Poursuivez la critique du roman Grimus en reprenant juste après sa dernière phrase.

Texte -
• • •

Premier roman de l'écrivain, Grimus introuvable en français depuis sa parution en 1977, vient d'être réédité.
Il était une fois, quelque part. Après avoir bu un élixir d'immortalité, Aigle Errant, un jeune Amérindien orphelin et vierge, passe sept cents ans à parcourir le monde. Mais le don de vie éternelle commence à lui peser car " l'éternité c'est long surtout vers la fin " comme disait Woody Allen. Lassé de l'existence, Aigle Errant gagne l'île du Veau, où il espère trouver l'homme capable de lui rendre sa mortalité. Il s'aperçoit vite qu'il n'est pas le bienvenu sur cette île étrange où sévit un mystérieux et corrosif effet Grimus...
J'aime autant vous le dire tout de suite, c'est le genre de bouquin qui vous tombe des mains à moins que...
Conte ? Science-fiction ? En tout cas, délire total c'est certain avec une portée philosophique sur ce qui est et ce qui n'est pas.
Outre l'immortalité de notre héros, l'île de Veau en Méditerranée, dominée par une haute montagne, mais dans une autre dimension, accueille d'autres personnages eux aussi immortels. Virgil Jones n'est pas le moins étonnant (" Enorme et droit comme un I ") même si sa compagne n'a rien à lui envier (" Petite et bossue "). D'autres couples comme Q.I. Gribb " érudit, maître à penser, théoricien de l'abstrait " et sa jeune épouse Elfrida. Au rayon dames, citons aussi Irina, les pensionnaires du bordel local ou la propre sœur d'Aigle Errant, Louve Ailée, toutes connaitront de " près " le rapace, car oui, Rushdie sait être un peu coquin.
Toute l'île semble figée et sous la coupe d'un certain Grimus dont Aigle Errant est bien décidé à faire la connaissance malgré les risques ou l'impossibilité théorique de le faire d'après ce qu'on lui dit, car il serait seul capable de mettre fin à son immortalité.

• • •

Documents sources -
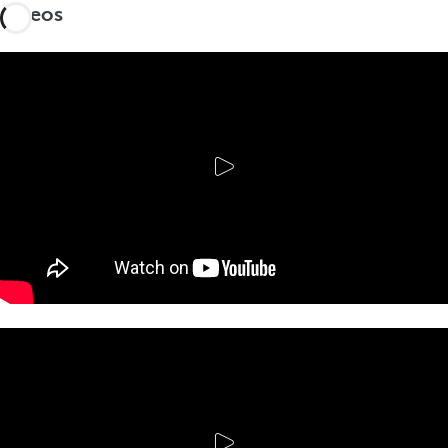
Videos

• • •

Zone de réponse -
Le roman est foisonnant et dense, on n'y comprend pas vraiment grand-chose, l'écrivain fait dire par un autre, ses raisons : " J'aime les récits qui empruntent à la vie son côté imprévisible, un peu brouillon, avec des points d'interrogation à tous les tournants et des rencontres merveilleuses dues au hasard et non à un vaste plan soigneusement élaboré ". Dont acte. Pourtant dans ce bouillonnement narratif surgissent des questions très intéressantes en ponctuant la lecture comme : " Est-ce que l'absence de mort implique automatiquement l'absence de vie ? "
Donc, un bouquin qui vous tombera des mains, sauf si vous acceptez de lâcher prise, de le lire sans trop chercher à comprendre, de vous laisser emporter par la verve de Salman Rushdie et de vous y noyer comme dans un rêve hallucinant.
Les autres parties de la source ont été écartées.